Primate Pose Estimation with Open Monkey Challenge
Reimplement and compare HRNet and ViTPose
Basic domain randomization (RandAugment)
Learned species special tokens
Chahyon Ku, Gustav Baumgart, Maximilian Scheder-Bieschin
University of Minnesota, Twin Cities
Proposal Paper
Proposal Slides
Final Paper
Final Slides
Code
Introduction
OpenMonkeyChallenge is a benchmark challenge for 2D non-human primate pose estimation (Yao et al). It consists of 111,529 photographs labeled with 17 body landmarks and is the largest non-human primate image dataset, both in number of images and number of species included. Non-human primate pose estimation is seen as more challenging than human pose estimation because non-human primates have more variation in their joint ranges and body geometry.
Metrics
We used probability of correct keypoint (PCK@ϵ with ϵ = 0.2) and average mean per joint position error (MPJPE) as performance metrics.
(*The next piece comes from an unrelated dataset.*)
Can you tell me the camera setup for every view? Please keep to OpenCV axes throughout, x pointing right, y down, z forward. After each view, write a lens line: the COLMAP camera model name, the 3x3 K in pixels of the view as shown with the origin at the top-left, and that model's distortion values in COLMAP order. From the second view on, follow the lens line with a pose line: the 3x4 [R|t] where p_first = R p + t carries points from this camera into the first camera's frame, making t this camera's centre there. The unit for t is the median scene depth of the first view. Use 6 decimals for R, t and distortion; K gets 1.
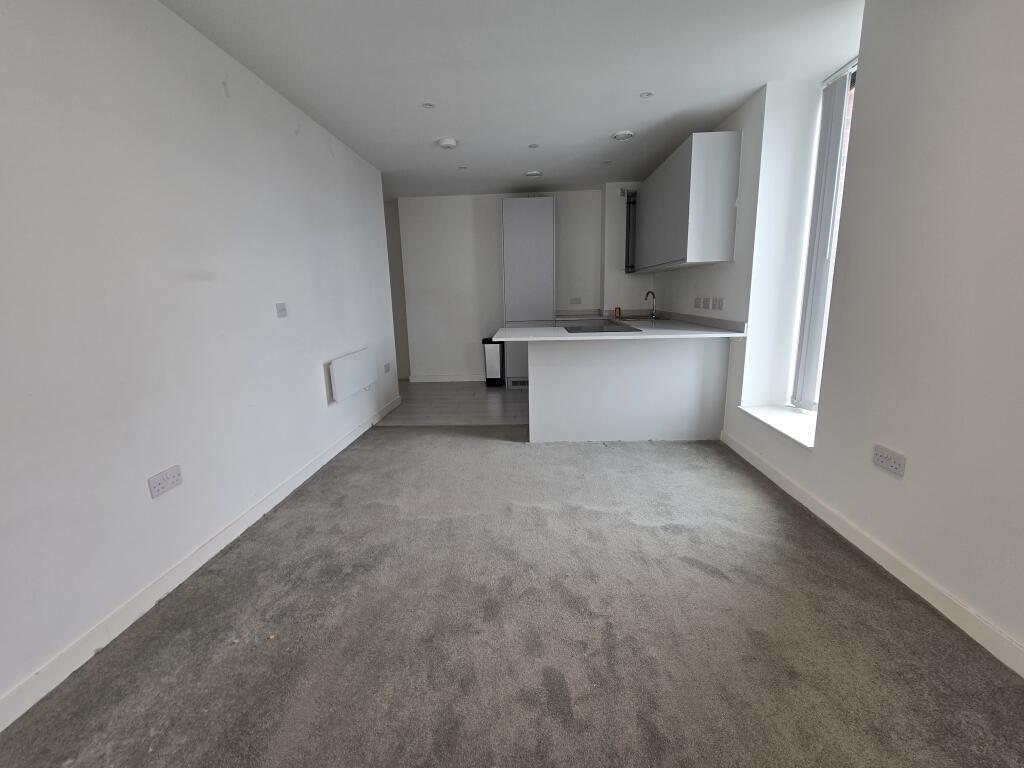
lens RADIAL K [[420.0, 0, 513.2], [0, 420.0, 374.7], [0, 0, 1]] dist [-0.002457, 0.000319]
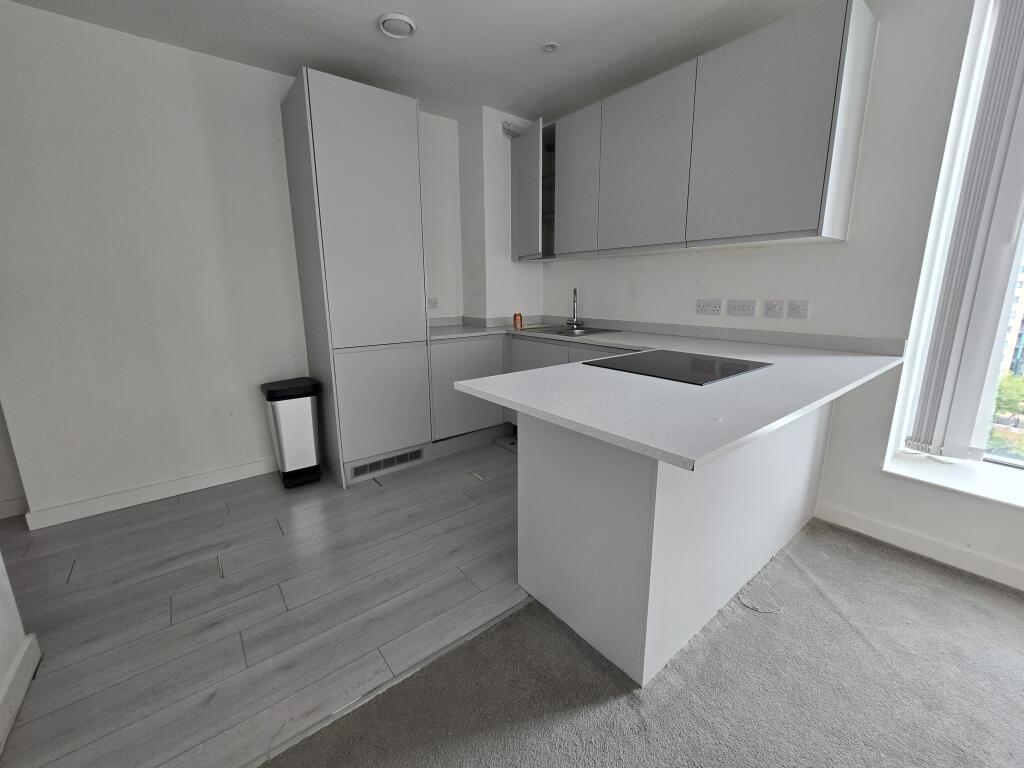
lens RADIAL K [[420.0, 0, 513.2], [0, 420.0, 374.7], [0, 0, 1]] dist [-0.002457, 0.000319]
pose [[0.755425, -0.112023, 0.645588, -0.173254], [0.112594, 0.992814, 0.040524, -0.096030], [-0.645489, 0.042076, 0.762610, 0.528999]]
PCK@ϵ is a way of measuring how likely it is for the model to predict any joint’s position. MPJPE calculates the mean distance of the predicted joint position from the actual joint position. Both of these metrics normalize by the size of the bounding box W, but in different ways.
Baseline
For the baseline we reimplemented HRNet, as it is one of the best baseline models from the original OpenMonkeyChallenge paper, with average precision of 0.78 (Sun et al). Unlike previous methods that traversed lowto-high or high-to-low resolutions, HRNet proposed a new architecture that maintained high-resolution representations through the entire model. This led to two benefits as compared to existing models (1) improved spatial precision due to not needing to recover resolution (2) improved capabilities for pose estimation due to repeated multiscale fusions.
For our baseline, we fine-tuned 4 versions of HRNet as provided by the timm library: w18, w32, w48, and w64. We trained them for 20 epochs and evaluated the model that had the lowest validation loss. This brings us to 3rd place in the leaderboard at 0.061 MPJPE for HRNet w64.
ViTPose and Improvements
We reimplemented ViTPose (Xu et al) as our main method. This model was selected as it has not yet been applied to the task of non-human primate pose estimation and has recently produced state-of-the-art performance for human pose estimation. They achieved a significant performance improvement against other state-of-the-art methods on the COCO validation set, and we hoped to improve on this model to beat the top-performing model on the OpenMonkeyChallenge leaderboard.
We fine-tune ImageNet-pretrained ViT-base for our ViTPose unless otherwise indicated. As our first set of experiments with ViTPose, we experiment with two hyperparameters: heatmap size and number of UpConv (transpose convolution) layers. To speed up the process of finding the right parameter, we do not train until convergence but rather train for 5 epochs. This brings us to 2nd place in the leaderboard at 0.051 MPJPE for ViTPose with 4 UpConv layers.
To further improve performance, we propose two additions to ViTPose: RandAugment and Specie Context Tokens. All models in this section are trained for 10 epochs. First, we observed that the validation performance plateaus and starts decreasing around the 5th epoch. Adding RandAugment slows down the training, but allows the model to learn past the non-augmented limit where the model starts to overfit. We vary the magnitude m of the augmentation, which defines how skewed or jittered the color and shape of the image is, to 0 (no augmentation), 2, 4 and find that magnitude of 2 is the most effective in improving the performance. Second, we propose specie context tokens to utilize the provided specie information. Adding context c, even though it requires a minuscule (26K) number of extra parameters and no additional computation, improved the performance for all magnitudes of data augmentation.
Conclusion
Using the methods and parameters we verified in the previous two sections, we train larger models for 20 epochs to report our final performance. To specify, heatmap size s of 8, rand augment magnitude m of 2, and specie context prefix token are all used for ViT-base and ViT-large with 3 and 4 UpConv layers. This brings us to 1st place in the leaderboard at 0.045 MPJPE for ViTPose-large with 4 UpConv layers.
References
Yuan Yao, Abhiraj Mohan, Eliza Bliss-Moreau, Kristine Coleman, Sienna M. Freeman, Christopher J. Machado, Jessica Raper, Jan Zimmermann, Benjamin Y. Hayden, and Hyun Soo Park. Openmonkeychallenge: Dataset and benchmark challenges for pose tracking of non-human primates. bioRxiv, 2021.
Ke Sun, Bin Xiao, Dong Liu, and Jingdong Wang. Deep high-resolution representation learning for human pose estimation. In Proceedings of the IEEE/CVF conference on computer vision and pattern recognition, pages 5693–5703, 2019.
Yufei Xu, Jing Zhang, Qiming Zhang, and Dacheng Tao. Vitpose: Simple vision transformer baselines for human pose estimation, 2022.